I could lay like this forever.
“I think I’m going to keep you,” I mumble lazily.
His whole body bounces with his chuckle and almost rocks me to sleep. His fingers stop tracing my back, and he pulls me flush to him. Rolling on his side, tucking me completely under his chin. I could live in this spot. I have never felt the need to stay this close after an orgasm, let alone the thirty he gave me. I am the one to cum and run. There is no need to stay after the needs have been met. But with Mimic, there is more.

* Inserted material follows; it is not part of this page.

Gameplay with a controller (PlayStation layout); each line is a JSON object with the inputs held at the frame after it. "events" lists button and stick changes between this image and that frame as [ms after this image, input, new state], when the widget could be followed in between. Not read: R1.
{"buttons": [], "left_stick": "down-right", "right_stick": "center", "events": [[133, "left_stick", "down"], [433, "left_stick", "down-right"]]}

Then it hits me: I don’t know his real name. I am falling for, and now fucking, a man who I have no idea who he is. Just what he does and how he treats me. I sit up in bed, startling him. I’m suddenly awake and more aware of what is happening in this relationship. Situationship? Whatever the fuck this is.
“You okay?” Mimic sits up beside me, and the blanket falls, showing off his abs and the happy trail I want to run my tongue down again. I shake my head, pulling the sheet from the bed, wrapping it around me, and sitting at the foot of my bed.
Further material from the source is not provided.